§ Work instruction: Could you print every line from the first one of the records below through the line containing "Guerra Mundial, retrató", with both included and nothing else?

§ Available data:

•••••

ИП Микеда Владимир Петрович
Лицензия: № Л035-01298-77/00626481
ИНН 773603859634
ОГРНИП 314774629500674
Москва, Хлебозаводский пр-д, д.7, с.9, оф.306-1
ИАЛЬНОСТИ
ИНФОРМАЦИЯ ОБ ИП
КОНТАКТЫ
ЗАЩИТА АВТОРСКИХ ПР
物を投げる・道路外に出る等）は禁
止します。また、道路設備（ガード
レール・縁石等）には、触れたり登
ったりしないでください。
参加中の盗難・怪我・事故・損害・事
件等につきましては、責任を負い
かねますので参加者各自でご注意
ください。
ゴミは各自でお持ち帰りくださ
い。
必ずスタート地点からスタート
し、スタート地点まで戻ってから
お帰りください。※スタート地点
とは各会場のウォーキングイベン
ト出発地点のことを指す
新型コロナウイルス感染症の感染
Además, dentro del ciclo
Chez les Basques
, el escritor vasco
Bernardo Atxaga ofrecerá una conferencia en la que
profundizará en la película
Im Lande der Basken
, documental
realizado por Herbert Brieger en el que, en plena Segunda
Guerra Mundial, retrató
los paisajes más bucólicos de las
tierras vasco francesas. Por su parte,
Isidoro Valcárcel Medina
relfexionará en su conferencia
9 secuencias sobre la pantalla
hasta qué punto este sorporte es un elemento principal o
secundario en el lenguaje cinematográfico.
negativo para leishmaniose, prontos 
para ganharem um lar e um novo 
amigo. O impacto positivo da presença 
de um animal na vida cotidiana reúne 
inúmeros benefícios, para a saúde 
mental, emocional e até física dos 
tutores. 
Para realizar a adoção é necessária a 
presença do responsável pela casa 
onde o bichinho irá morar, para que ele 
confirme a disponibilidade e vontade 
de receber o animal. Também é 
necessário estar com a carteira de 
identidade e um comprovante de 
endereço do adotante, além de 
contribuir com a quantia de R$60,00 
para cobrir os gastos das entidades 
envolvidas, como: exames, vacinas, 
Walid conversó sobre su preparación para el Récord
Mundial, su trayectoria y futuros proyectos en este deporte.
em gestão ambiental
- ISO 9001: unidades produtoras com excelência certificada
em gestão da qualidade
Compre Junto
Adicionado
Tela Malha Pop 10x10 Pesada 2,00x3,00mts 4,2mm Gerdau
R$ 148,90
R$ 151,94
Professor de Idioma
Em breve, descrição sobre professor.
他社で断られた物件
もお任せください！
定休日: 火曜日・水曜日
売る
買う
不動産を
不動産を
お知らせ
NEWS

•••••

§ Task result:
ИП Микеда Владимир Петрович
Лицензия: № Л035-01298-77/00626481
ИНН 773603859634
ОГРНИП 314774629500674
Москва, Хлебозаводский пр-д, д.7, с.9, оф.306-1
ИАЛЬНОСТИ
ИНФОРМАЦИЯ ОБ ИП
КОНТАКТЫ
ЗАЩИТА АВТОРСКИХ ПР
物を投げる・道路外に出る等）は禁
止します。また、道路設備（ガード
レール・縁石等）には、触れたり登
ったりしないでください。
参加中の盗難・怪我・事故・損害・事
件等につきましては、責任を負い
かねますので参加者各自でご注意
ください。
ゴミは各自でお持ち帰りくださ
い。
必ずスタート地点からスタート
し、スタート地点まで戻ってから
お帰りください。※スタート地点
とは各会場のウォーキングイベン
ト出発地点のことを指す
新型コロナウイルス感染症の感染
Además, dentro del ciclo
Chez les Basques
, el escritor vasco
Bernardo Atxaga ofrecerá una conferencia en la que
profundizará en la película
Im Lande der Basken
, documental
realizado por Herbert Brieger en el que, en plena Segunda
Guerra Mundial, retrató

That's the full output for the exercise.